Fun with Opterons, SATA, and INNODB

原文来自: http://www.feedblog.org/2007/05/fun_with_optero.html

We've been doing a lot of performance analysis of MySQL and SATA disks over the last few days and I wanted to get some thoughts out in the open to see what you guys thought.
Now that Debian Etch is out we're seriously looking at making the jump to a full 64bit OS with 8G of memory on each of our boxes.
This also involves benchmarking SATA and potentially migrating away from MyISAM which, while very trusty, is seriously showing its age for us.
First off is raw IO tuning.
XFS benchmarks show about a 20% performance boost from bonnie++ over ext3. This is pretty obvious. Tuning readahead with 'blockdev' didn't seem to help performance much. SATA seems pretty tuned when compared to hdparm and IDE drives.

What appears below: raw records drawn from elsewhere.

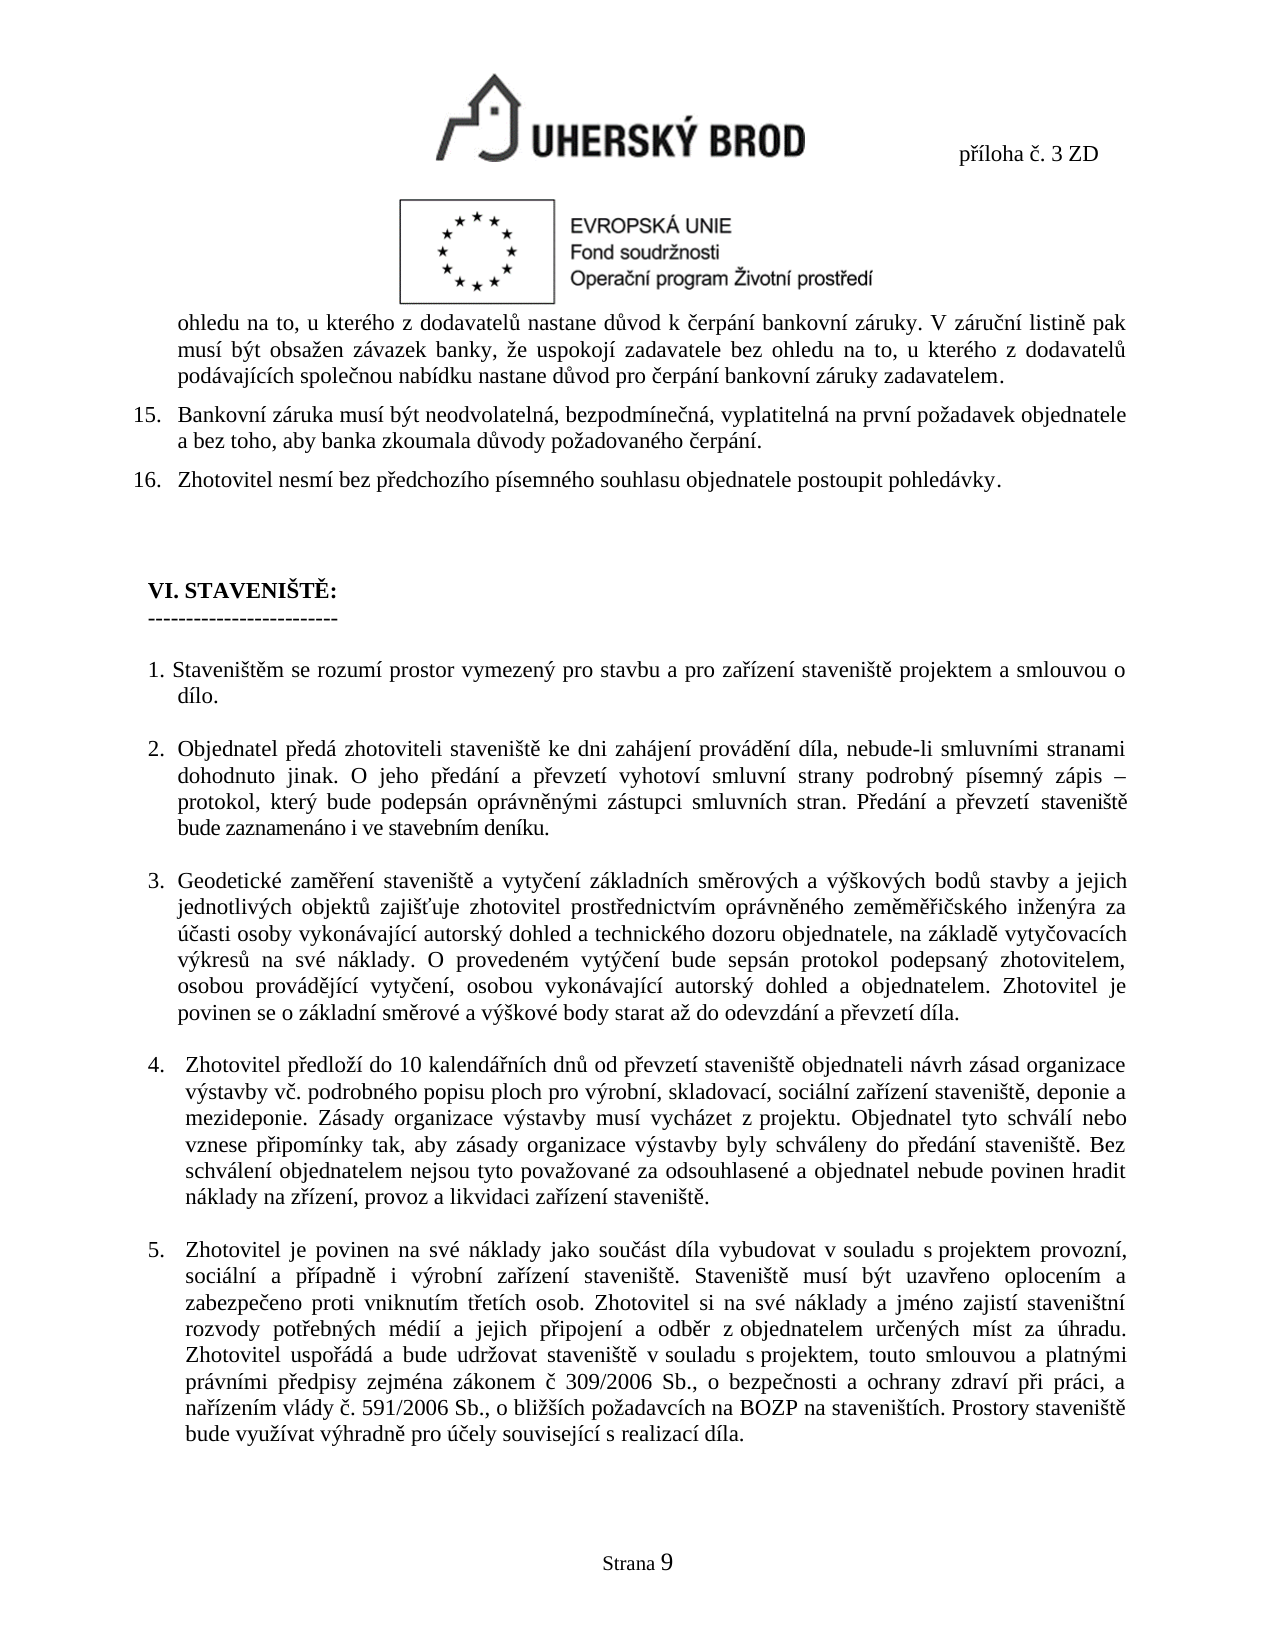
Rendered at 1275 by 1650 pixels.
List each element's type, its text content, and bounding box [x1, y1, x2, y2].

text ------------------------- [148, 603, 1137, 630]
list Objednatel předá zhotoviteli staveniště ke dni zahájení provádění díla, nebude-li smluvními stranami dohodnuto jinak. O jeho předání a převzetí vyhotoví smluvní strany podrobný písemný zápis – protokol, který bude podepsán oprávněnými zástupci smluvních stran. Předání a převzetí staveniště bude zaznamenáno i ve stavebním deníku. [148, 735, 1127, 841]
list Zhotovitel je povinen na své náklady jako součást díla vybudovat v souladu s projektem provozní, sociální a případně i výrobní zařízení staveniště. Staveniště musí být uzavřeno oplocením a zabezpečeno proti vniknutím třetích osob. Zhotovitel si na své náklady a jméno zajistí staveništní rozvody potřebných médií a jejich připojení a odběr z objednatelem určených míst za úhradu. Zhotovitel uspořádá a bude udržovat staveniště v souladu s projektem, touto smlouvou a platnými právními předpisy zejména zákonem č 309/2006 Sb., o bezpečnosti a ochrany zdraví při práci, a nařízením vlády č. 591/2006 Sb., o bližších požadavcích na BOZP na staveništích. Prostory staveniště bude využívat výhradně pro účely související s realizací díla. [148, 1236, 1127, 1447]
list Geodetické zaměření staveniště a vytyčení základních směrových a výškových bodů stavby a jejich jednotlivých objektů zajišťuje zhotovitel prostřednictvím oprávněného zeměměřičského inženýra za účasti osoby vykonávající autorský dohled a technického dozoru objednatele, na základě vytyčovacích výkresů na své náklady. O provedeném vytýčení bude sepsán protokol podepsaný zhotovitelem, osobou provádějící vytyčení, osobou vykonávající autorský dohled a objednatelem. Zhotovitel je povinen se o základní směrové a výškové body starat až do odevzdání a převzetí díla. [148, 867, 1127, 1025]
list Bankovní záruka musí být neodvolatelná, bezpodmínečná, vyplatitelná na první požadavek objednatele a bez toho, aby banka zkoumala důvody požadovaného čerpání. [133, 401, 1127, 454]
list Zhotovitel předloží do 10 kalendářních dnů od převzetí staveniště objednateli návrh zásad organizace výstavby vč. podrobného popisu ploch pro výrobní, skladovací, sociální zařízení staveniště, deponie a mezideponie. Zásady organizace výstavby musí vycházet z projektu. Objednatel tyto schválí nebo vznese připomínky tak, aby zásady organizace výstavby byly schváleny do předání staveniště. Bez schválení objednatelem nejsou tyto považované za odsouhlasené a objednatel nebude povinen hradit náklady na zřízení, provoz a likvidaci zařízení staveniště. [148, 1052, 1127, 1210]
list Zhotovitel nesmí bez předchozího písemného souhlasu objednatele postoupit pohledávky. [133, 466, 1127, 493]
list Pokud v případě společné nabídky nebude poskytnuta tzv. sdílená záruka, tedy záruka, u níž v záruční listině budou uvedeni všichni dodavatelé podávající společnou nabídku, pak dodavatel, jemuž bankovní záruka bude poskytnuta, doloží spolu se záruční listinou čestné prohlášení, v němž prohlásí, že si je vědom skutečnosti, že bankovní záruka připadne zadavateli dle sjednaných podmínek, a to bez ohledu na to, u kterého z dodavatelů nastane důvod k čerpání bankovní záruky. V záruční listině pak musí být obsažen závazek banky, že uspokojí zadavatele bez ohledu na to, u kterého z dodavatelů podávajících společnou nabídku nastane důvod pro čerpání bankovní záruky zadavatelem. [133, 309, 1127, 388]
text 1. Staveništěm se rozumí prostor vymezený pro stavbu a pro zařízení staveniště projektem a smlouvou o dílo. [148, 656, 1127, 709]
text VI. STAVENIŠTĚ: [148, 577, 1137, 603]
picture [396, 195, 879, 310]
picture [435, 73, 805, 162]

After fully tuning it seems we can get about 90MBps out or our disks. Not to shabby. The Linux md driver on RAID 0 didn't seem to boost IO performance much (and I'm pretty disappointed). Even with a 1M chunk size (we also tested 64k) we were only seeing about 110MBps. Each drive can (in parallel) handle about 85MBps concurrently so it's not an issue with the controller. It might be an issue where the RAID really starts to show performance in concurrent reads.
We might just end up using MySQL 5.1 with partitioning on top of INNODB which should allow us to utilize both disks.

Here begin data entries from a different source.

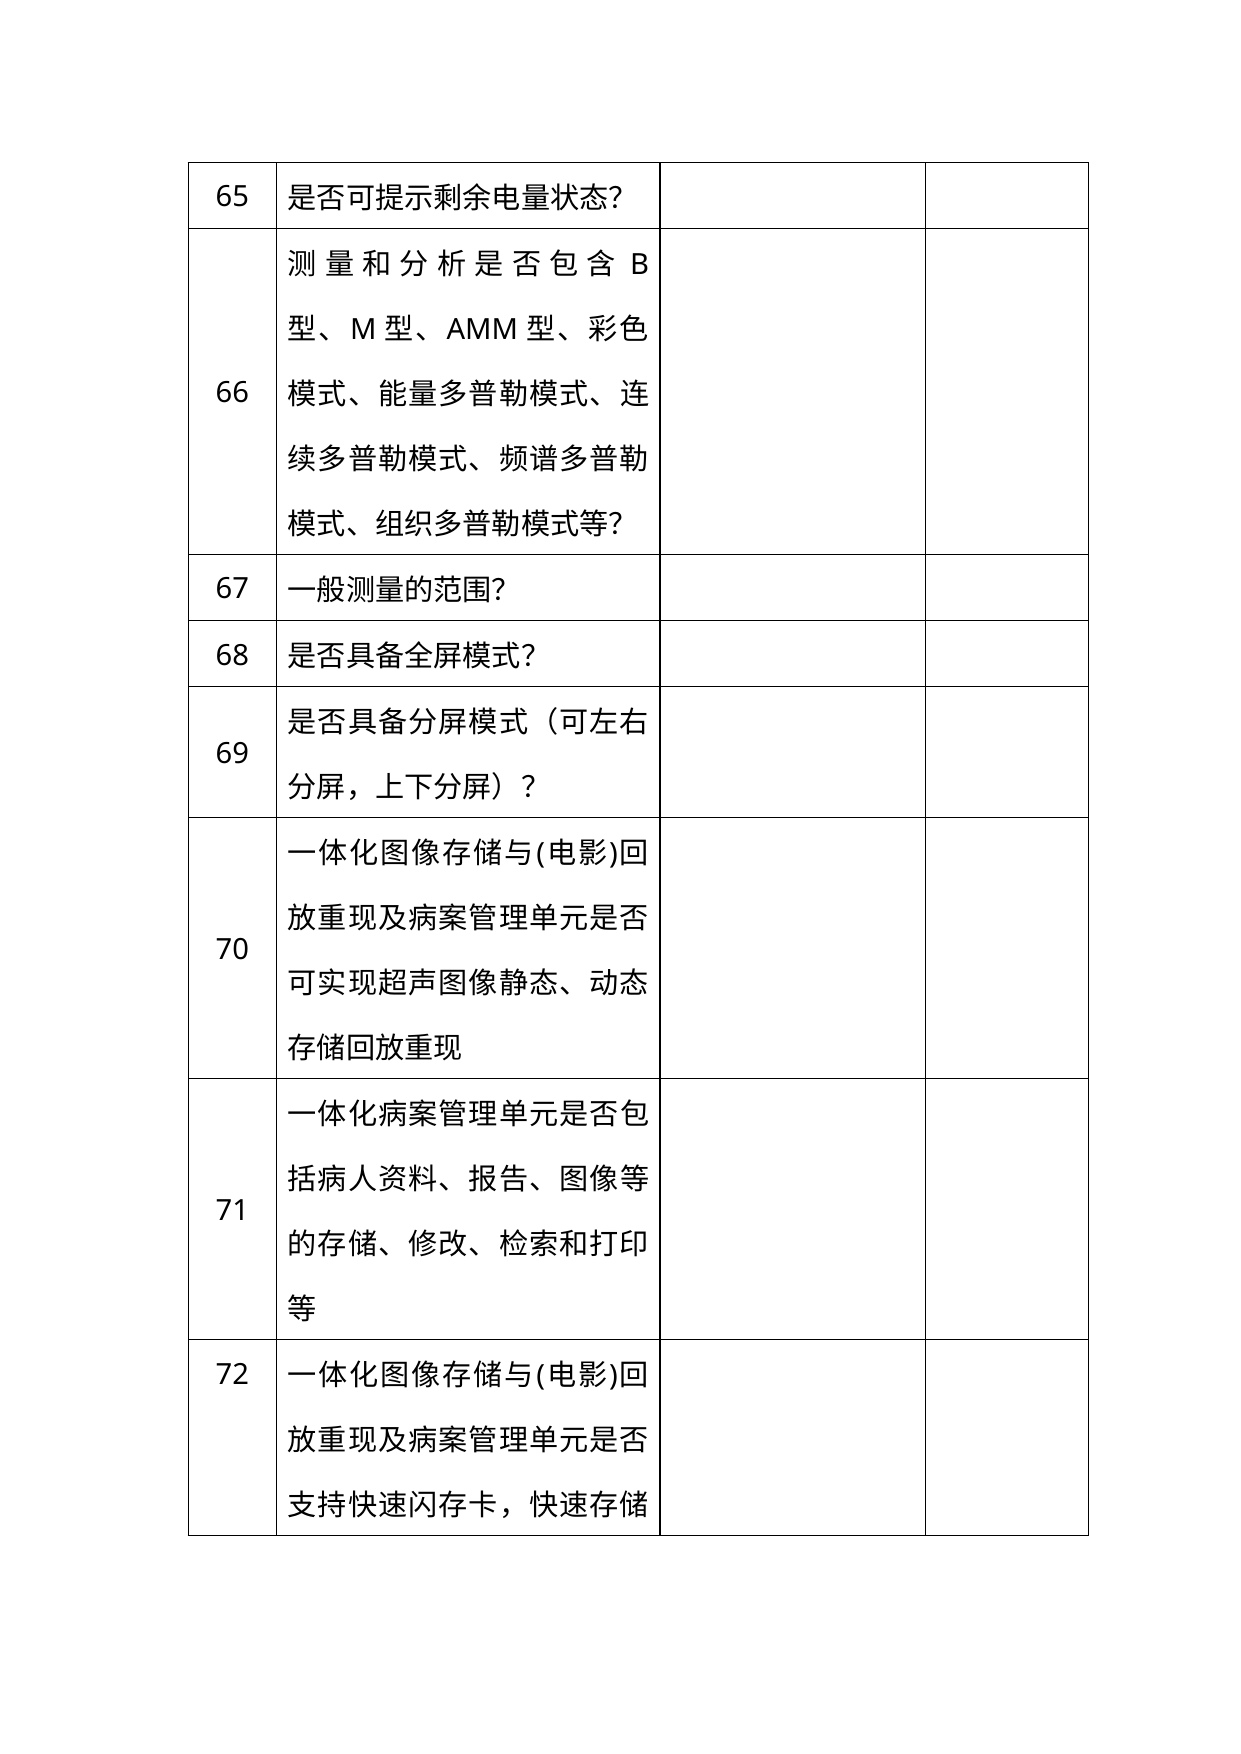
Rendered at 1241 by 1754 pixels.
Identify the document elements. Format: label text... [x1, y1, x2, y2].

table_cell 65 [189, 163, 276, 228]
table_cell 72 [189, 1340, 276, 1535]
table_cell [661, 555, 925, 620]
table_cell [661, 687, 925, 817]
table_cell 69 [189, 687, 276, 817]
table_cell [277, 1340, 659, 1535]
table_cell 测量和分析是否包含B型、M型、AMM型、彩色模式、能量多普勒模式、连续多普勒模式、频谱多普勒模式、组织多普勒模式等？ [277, 229, 659, 554]
table_cell [926, 621, 1088, 686]
table_cell [926, 229, 1088, 554]
table_cell [926, 555, 1088, 620]
table_cell 是否可提示剩余电量状态？ [277, 163, 659, 228]
table_cell 是否具备分屏模式（可左右分屏，上下分屏）？ [277, 687, 659, 817]
table_cell [926, 818, 1088, 1078]
table_cell 68 [189, 621, 276, 686]
table_cell 一体化病案管理单元是否包括病人资料、报告、图像等的存储、修改、检索和打印等 [277, 1079, 659, 1339]
table_cell [661, 1340, 925, 1535]
table_cell [661, 818, 925, 1078]
table_cell 是否具备全屏模式？ [277, 621, 659, 686]
table_cell [661, 621, 925, 686]
table_cell [661, 229, 925, 554]
table_cell [926, 687, 1088, 817]
table_cell [661, 1079, 925, 1339]
table_cell [661, 163, 925, 228]
table_cell 66 [189, 229, 276, 554]
table_cell 70 [189, 818, 276, 1078]
table_cell 一般测量的范围？ [277, 555, 659, 620]
table_cell [926, 1079, 1088, 1339]
table_cell 71 [189, 1079, 276, 1339]
table_cell [926, 163, 1088, 228]
table_cell [926, 1340, 1088, 1535]
table_cell 一体化图像存储与(电影)回放重现及病案管理单元是否可实现超声图像静态、动态存储回放重现 [277, 818, 659, 1078]
table_cell 67 [189, 555, 276, 620]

XFS still scares me though. Apparently (according to Andrew Morton) there's a long standing bug with XFS where it writes the metadata log first and then the data second. This can lead to a race condition where the box crashes before the data is written and has an inconsistent metadata log. Your file will then become corrupt with a series of 0000s in the middle. Ouch.
One issue which will become hard to deal with is the fact that Etch out of the box doesn't support NCQ. I couldn't get the drives to enable NCQ on bootup and apparently this is a known issue with libata. I'm sure this problem will settle down in the next two months as Etch matures a bit. Hopefully I won't have to patch the kernel.
INNODB vs MyISAM
We're about 50-70% write bound so having fast writes is very important for us. INNDBO seems to be the clear winner here. With the support for a write ahead log as well as other operations it basically destroyed MyISAM.
We even cheated and created a 1G RAM disk and created a MyISAM table there. MyISAM was still about 30% slower than INNODB since it ended up pending 100% of the CPU (userspace) building the table.
We also benchmarked Postgres vs INNODB and while the results are very inconclusive it's looking like INNODB will beat Postgres here as well (especially for our workload).
More thoughts as they come. I can't wait to deploy this stuff.